For enterprise IT at scale (500+ people)

The same hook classes apply, scaled to a department-by-department rollout rather than a company-wide push on Day 1. Pre-commit hooks are an existing engineering pattern at this scale, so the inside-IT argument is "this is the same CI discipline applied to the knowledge artifacts the agents read, with the same rationale that solved test discipline a generation ago." File data-access approvals at the start of each department's pilot, not when the workspace is ready to launch, because approvals at enterprise scale run on weeks and a workspace that cannot read the team's actual systems is a demo that ages out before it gets used. The integrity lint runs per-department with a per-department triager; the company-wide aggregation is a quarterly review, not a daily one. The cross-session watcher is the highest-value layer for senior operators running parallel agents across multiple high-stakes workflows, and the rollout starts there rather than at the leaf-team level.

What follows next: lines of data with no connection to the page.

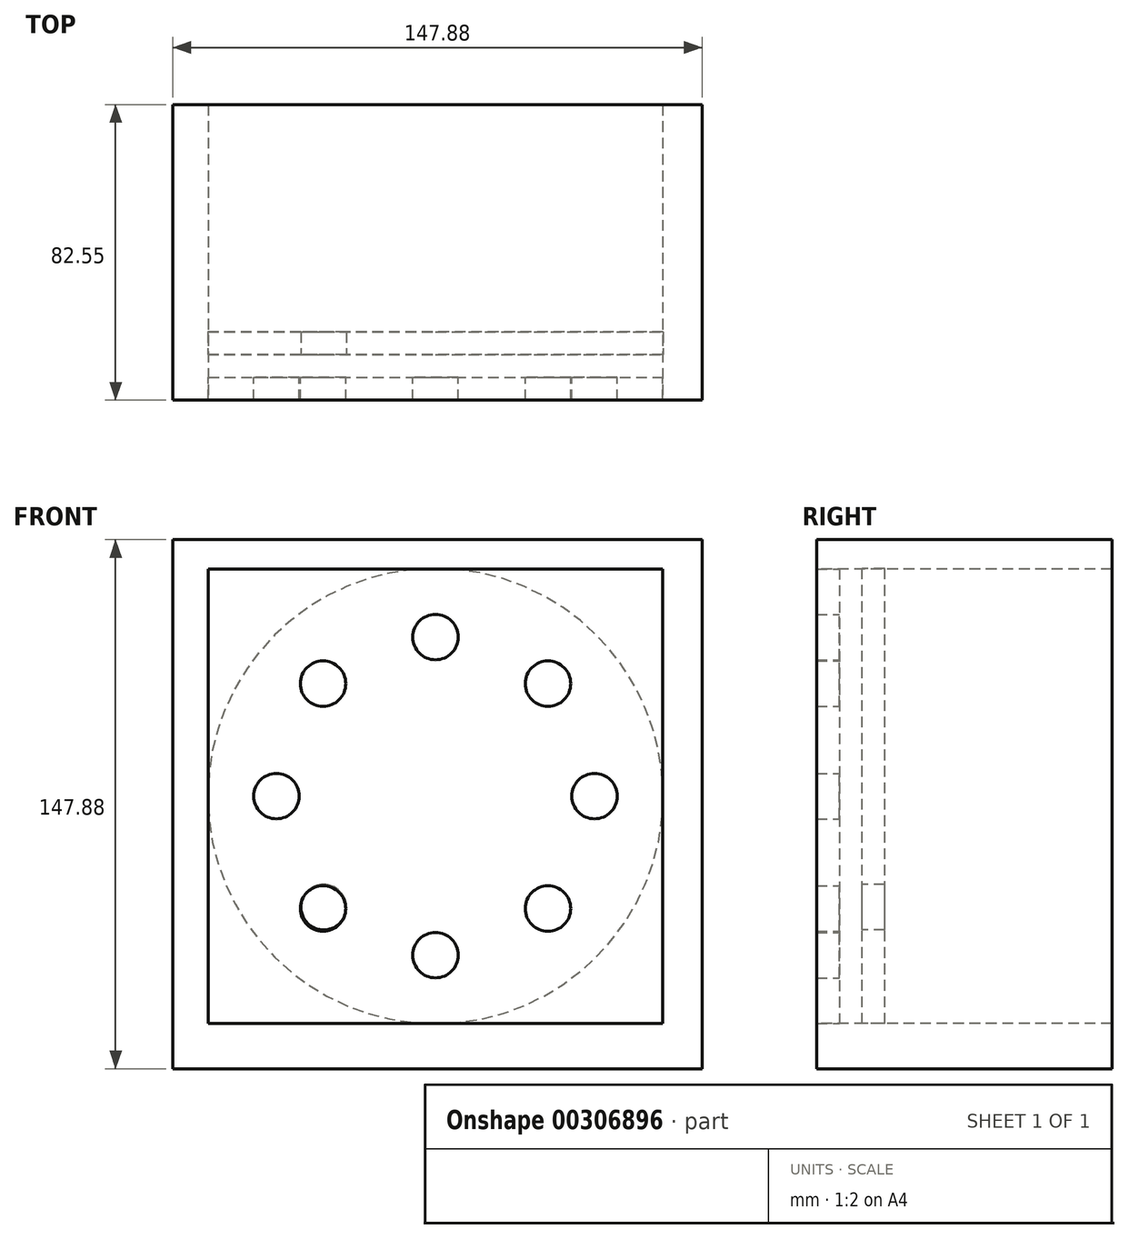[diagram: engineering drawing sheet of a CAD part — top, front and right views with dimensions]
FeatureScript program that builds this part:
annotation { "Feature Type Name" : "Feature", "Feature Type Description" : "" }
export const myFeature = defineFeature(function(context is Context, id is Id, definition is map)
    precondition{}
    {
        {
            var Q0;
            Q0=qCreatedBy(makeId("Front.planeOp"),FACE);
            var sketch = newSketch(context, id + "F0", { "sketchPlane" : qUnion([Q0])});
            skLineSegment(sketch, "E0.bottom", {"start": v(-63.5, 63.5) * mm, "end": v(63.5, 63.5) * mm});
            skLineSegment(sketch, "E0.top", {"start": v(-63.5, -63.5) * mm, "end": v(63.5, -63.5) * mm});
            skLineSegment(sketch, "E0.left", {"start": v(-63.5, 63.5) * mm, "end": v(-63.5, -63.5) * mm});
            skLineSegment(sketch, "E0.right", {"start": v(63.5, 63.5) * mm, "end": v(63.5, -63.5) * mm});
            skLineSegment(sketch, "E1", {"start": v(-63.5, 0) * mm, "end": v(0, 0) * mm, "construction": true});
            skLineSegment(sketch, "E2", {"start": v(0, 0) * mm, "end": v(63.5, 0) * mm, "construction": true});
            skCircle(sketch, "E3", {"center": v(0, 0) * mm, "radius": 44.45 * mm});
            skCircle(sketch, "E4", {"center": v(0, 44.45) * mm, "radius": 6.35 * mm});
            skCircle(sketch, "E5.1.0", {"center": v(-31.43, 31.43) * mm, "radius": 6.35 * mm});
            skCircle(sketch, "E5.2.0", {"center": v(-44.45, 0) * mm, "radius": 6.35 * mm});
            skCircle(sketch, "E5.3.0", {"center": v(-31.43, -31.43) * mm, "radius": 6.35 * mm});
            skCircle(sketch, "E5.4.0", {"center": v(0, -44.45) * mm, "radius": 6.35 * mm});
            skCircle(sketch, "E5.5.0", {"center": v(31.43, -31.43) * mm, "radius": 6.35 * mm});
            skCircle(sketch, "E5.6.0", {"center": v(44.45, 0) * mm, "radius": 6.35 * mm});
            skCircle(sketch, "E5.7.0", {"center": v(31.43, 31.43) * mm, "radius": 6.35 * mm});
            skSolve(sketch);
        }
        {
            var Q0;
            Q0=makeQuery(id+"F0.imprint","IMPRINT",FACE,{"disambiguationData":[TD([[makeQuery(id+"F0.imprint","IMPRINT",EDGE,{"derivedFrom":sQuery(id+"F0.wireOp",EDGE,"E0.bottom")}),-1.0]])]});
            var Q1;
            {var subQ0=sQuery(id+"F0.wireOp",EDGE,"E3");var subQ13=sQuery(id+"F0.wireOp",EDGE,"E4");var subQ14=makeQuery(id+"F0.imprint","INTERSECT",VERTEX,{"disambiguationData":[OD(0.0)],"derivedFrom":[subQ13,subQ0]});Q1=makeQuery(id+"F0.imprint","IMPRINT",FACE,{"disambiguationData":[TD([[makeQuery(id+"F0.imprint","IMPRINT",EDGE,{"disambiguationData":[TD([[subQ14,1.0]])],"derivedFrom":subQ13}),-1.0]])]});}
            extrude(context, id + "F1", {"entities" : qUnion([Q0, Q1]), "depth" : 6.35 * mm});
        }
        {
            var Q0;
            Q0=qCreatedBy(makeId("Front.planeOp"),FACE);
            cPlane(context, id + "F2", {"entities" : qUnion([Q0]), "cplaneType" : CPlaneType.OFFSET, "offset" : 6.35 * mm, "oppositeDirection" : true, "width" : 152.4 * mm, "height" : 152.4 * mm});
        }
        {
            var Q0;
            Q0=qCreatedBy(id+"F2.planeOp",FACE);
            var sketch = newSketch(context, id + "F3", { "sketchPlane" : qUnion([Q0])});
            skCircle(sketch, "E6.3.0", {"center": v(-31.25, -31.06) * mm, "radius": 6.35 * mm});
            skCircle(sketch, "E7", {"center": v(0, 0) * mm, "radius": 63.6 * mm});
            skSolve(sketch);
        }
        {
            var Q0;
            Q0=makeQuery(id+"F3.imprint","IMPRINT",FACE,{"disambiguationData":[TD([[makeQuery(id+"F3.imprint","IMPRINT",EDGE,{"derivedFrom":sQuery(id+"F3.wireOp",EDGE,"E6.3.0")}),-1.0]])]});
            extrude(context, id + "F4", {"entities" : qUnion([Q0]), "oppositeDirection" : true, "depth" : 6.35 * mm});
        }
        {
            var Q0;
            Q0=qCreatedBy(makeId("Front.planeOp"),FACE);
            var sketch = newSketch(context, id + "F5", { "sketchPlane" : qUnion([Q0])});
            skLineSegment(sketch, "E8.bottom", {"start": v(-63.5, 63.5) * mm, "end": v(63.5, 63.5) * mm});
            skLineSegment(sketch, "E8.top", {"start": v(-63.5, -63.5) * mm, "end": v(63.5, -63.5) * mm});
            skLineSegment(sketch, "E8.left", {"start": v(-63.5, 63.5) * mm, "end": v(-63.5, -63.5) * mm});
            skLineSegment(sketch, "E8.right", {"start": v(63.5, 63.5) * mm, "end": v(63.5, -63.5) * mm});
            skLineSegment(sketch, "E9.bottom", {"start": v(-73.38, 71.68) * mm, "end": v(74.5, 71.68) * mm});
            skLineSegment(sketch, "E9.top", {"start": v(-73.38, -76.2) * mm, "end": v(74.5, -76.2) * mm});
            skLineSegment(sketch, "E9.left", {"start": v(-73.38, 71.68) * mm, "end": v(-73.38, -76.2) * mm});
            skLineSegment(sketch, "E9.right", {"start": v(74.5, 71.68) * mm, "end": v(74.5, -76.2) * mm});
            skLineSegment(sketch, "E10", {"start": v(0, -63.5) * mm, "end": v(0, -76.2) * mm, "construction": true});
            skSolve(sketch);
        }
        {
            var Q0;
            Q0 = qSketchRegion(id + "F5", true);
            extrude(context, id + "F6", {"entities" : qUnion([Q0]), "oppositeDirection" : true, "depth" : 76.2 * mm, "hasSecondDirection" : true, "secondDirectionOppositeDirection" : false, "secondDirectionDepth" : 6.35 * mm});
        }
    });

The discipline this chapter describes is small per-day cost and large compounding return. Ten to thirty minutes a morning to triage the lint queue. A few hours of one-time setup to register the four hook classes. A five-line YAML file to enforce skip-with-reason. The compounding return is that the workspace at month twelve is still a single source of truth rather than three forks of competing canonical answers, the founder's parallel sessions don't produce contradictions on the questions they share, and the team's processes erode visibly in lint reports rather than invisibly in slow drift. Chapter 4.4 picks up there: the Process Audit is the one-to-two-day discovery sprint that turns this hardened workspace into a scored map of what to automate first, with explicit Build / Buy / Configure / Skip decisions for the candidates the audit surfaces.